Autor: Lusa/AO Online
“É preciso ser-se muito pobre para se ter acesso a uma bolsa de estudo”, alertou Alberto Amaral, coordenador científico do Conselho Consultivo do Edulog, que hoje divulga o estudo “Cartografia e dinâmicas socioeconómicas dos estudantes do ensino superior do Grande Porto e da Grande Lisboa”.
Nos últimos anos, as regras para aceder às bolsas de estudo têm vindo a ser alargadas, abrangendo cada vez mais alunos, mas os investigadores defendem que os critérios “continuam muito restritivos” e os valores “insuficientes para fazer face a todas as despesas”.
Atualmente, as famílias com um rendimento anual per capita superior a 12 mil euros são excluídas, deixando “muitos estudantes de fora, às vezes, só por cem euros”, alertou a investigadora Maria José Sá e uma das autoras do estudo, em entrevista à Lusa.
Quatro em cada 10 alunos estudam longe de casa e os custos de estar deslocado podem chegar facilmente aos mil euros mensais, segundo o estudo que analisou as condições socioeconómicas dos estudantes que em 2023 frequentavam instituições de ensino superior (IES) das regiões de Lisboa e do Porto.
Com base em entrevistas realizadas a alunos e a responsáveis dos serviços das IES, como foi o caso dos serviços de ação social, a investigadora conclui que “o ensino superior continua a não ser acessível a todos”, uma vez que quem não tem direito a bolsa não tem dinheiro para estudar longe de casa e “fica de fora”.
“É fácil não obter a bolsa, porque o limiar para a atribuição da bolsa é muito baixo. As famílias com pais empregados facilmente ultrapassam esse limiar. Muitos dos que desejam seguir estudos não têm possibilidade de o fazer ou fazem-no tendo um emprego em part-time”, sublinhou.
O problema de acumular os estudos com trabalho está associado a um “maior risco de abandono”, refere o relatório, apontando os estudantes mais desfavorecidos como os mais visados nesta modalidade, porque precisam de financiar os seus estudos.
As associações de estudantes, os serviços de ação social e outras entidades das instituições ligadas aos alunos têm “recebido imensos pedidos de apoio e as bolsas nunca são suficientes para os pedidos”, revelou a investigadora, acrescentando que entre aqueles responsáveis existe a “perceção de que muitos ficam à porta”.
Há histórias de alunos que não se candidatam ao ensino superior por incapacidade financeira, outros que não conseguem uma vaga mas também daqueles que tiveram um bom desempenho académico para chegar ao ensino superior, “mas como não conseguem aceder à bolsa acabam por ficar de fora logo à partida ou então no fim do primeiro ano”, alertou a especialista.
As dificuldades financeiras também “colocam os estudantes perante um dilema enorme que é desistir ou transferirem-se para outro curso”.

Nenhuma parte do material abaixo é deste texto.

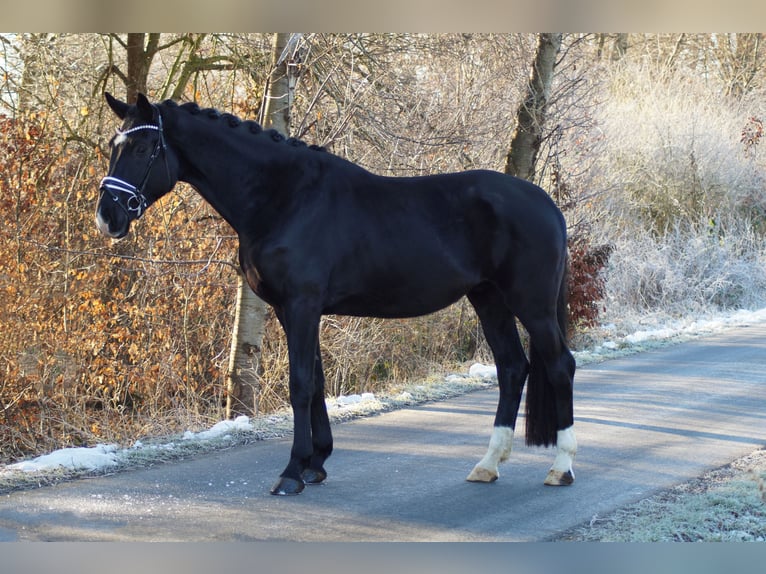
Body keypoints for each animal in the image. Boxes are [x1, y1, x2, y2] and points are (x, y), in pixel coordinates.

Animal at [96, 92, 576, 498]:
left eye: (142, 149)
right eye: (112, 145)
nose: (107, 217)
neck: (284, 197)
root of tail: (546, 204)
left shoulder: (302, 305)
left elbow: (300, 385)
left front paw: (292, 472)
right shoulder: (292, 310)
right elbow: (317, 381)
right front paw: (316, 463)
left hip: (531, 305)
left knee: (558, 366)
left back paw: (561, 467)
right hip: (488, 299)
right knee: (512, 368)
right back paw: (488, 464)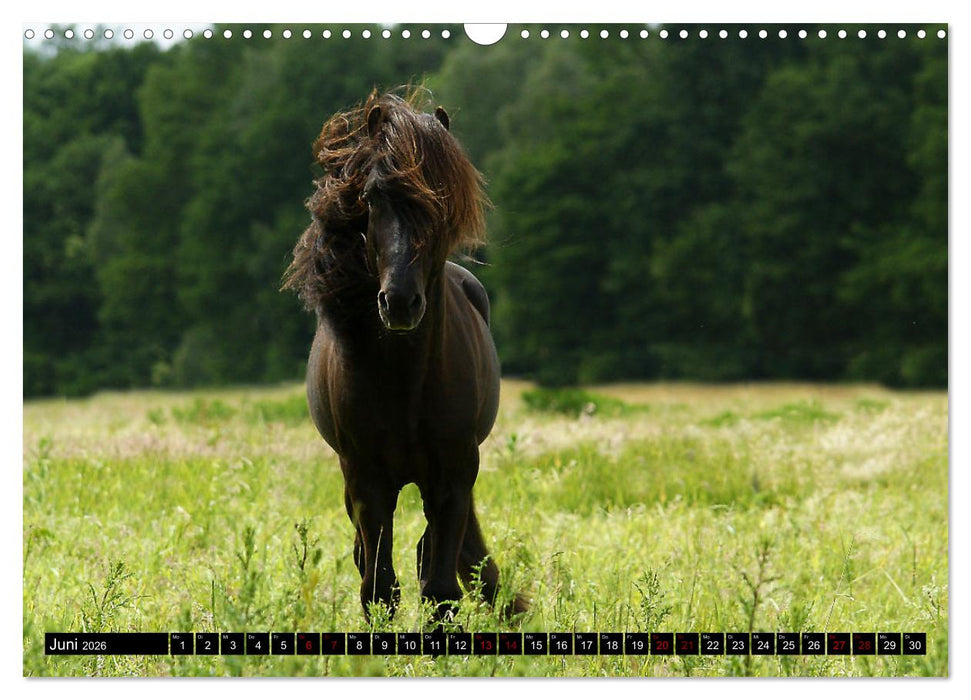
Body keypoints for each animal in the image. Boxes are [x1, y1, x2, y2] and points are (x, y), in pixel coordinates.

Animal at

Entre os que aceitam ficar a estudar mais perto de casa, também há casos de “abandono no final do primeiro ano” porque “entraram num curso que não queriam”, contou Maria José Sá.

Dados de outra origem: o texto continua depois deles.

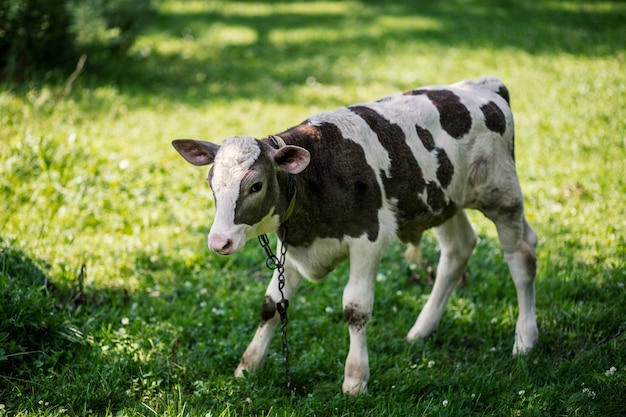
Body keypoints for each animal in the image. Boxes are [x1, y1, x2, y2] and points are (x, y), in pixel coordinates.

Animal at [171, 77, 536, 394]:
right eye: (211, 183)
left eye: (256, 185)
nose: (219, 242)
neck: (316, 176)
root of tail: (482, 85)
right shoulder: (292, 243)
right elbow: (272, 304)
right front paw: (248, 366)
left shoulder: (368, 239)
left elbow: (355, 308)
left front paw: (355, 379)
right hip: (441, 200)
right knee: (458, 249)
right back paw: (421, 330)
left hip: (502, 193)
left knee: (521, 254)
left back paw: (525, 339)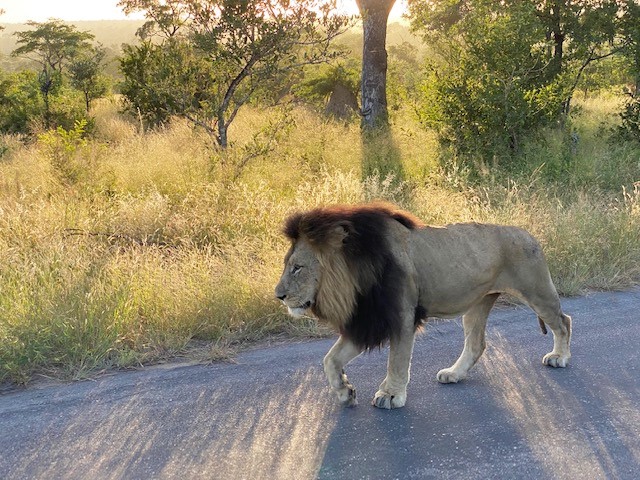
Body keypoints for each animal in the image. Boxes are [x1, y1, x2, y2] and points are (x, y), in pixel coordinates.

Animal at [274, 202, 568, 408]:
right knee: (476, 344)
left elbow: (397, 360)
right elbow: (330, 359)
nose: (279, 295)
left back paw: (559, 357)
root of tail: (529, 233)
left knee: (563, 322)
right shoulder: (367, 320)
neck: (357, 274)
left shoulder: (401, 315)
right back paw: (454, 373)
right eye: (288, 265)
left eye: (297, 268)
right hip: (477, 304)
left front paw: (391, 395)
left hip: (537, 292)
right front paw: (345, 392)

O trabalho também encontrou dificuldades no dia-a-dia dos alunos apoiados. Alberto Amaral diz que a maioria dos bolseiros recebe um valor que serve apenas para “o pagamento das propinas, razão pela qual esse apoio deveria ser revisto e aumentado”.
Para os investigadores, é urgente mudar as regras para que as bolsas cheguem a mais alunos e com valores mais elevados, mas também são precisos mais quartos a preços acessíveis.
Os investigadores recomendam ao governo a criação de mais alojamentos subsidiados, o aumento das bolsas de estudo e a revisão dos critérios de elegibilidade podem melhorar significativamente a experiência dos estudantes, diminuindo o peso das despesas pessoais.
Maria José Sá salientou que o estudo retrata a realidade das regiões de Lisboa e do Porto, onde se encontra a maioria das instituições de ensino superior e mais de metade dos alunos a frequentar o ensino superior, e que no resto do país o cenário será diferente.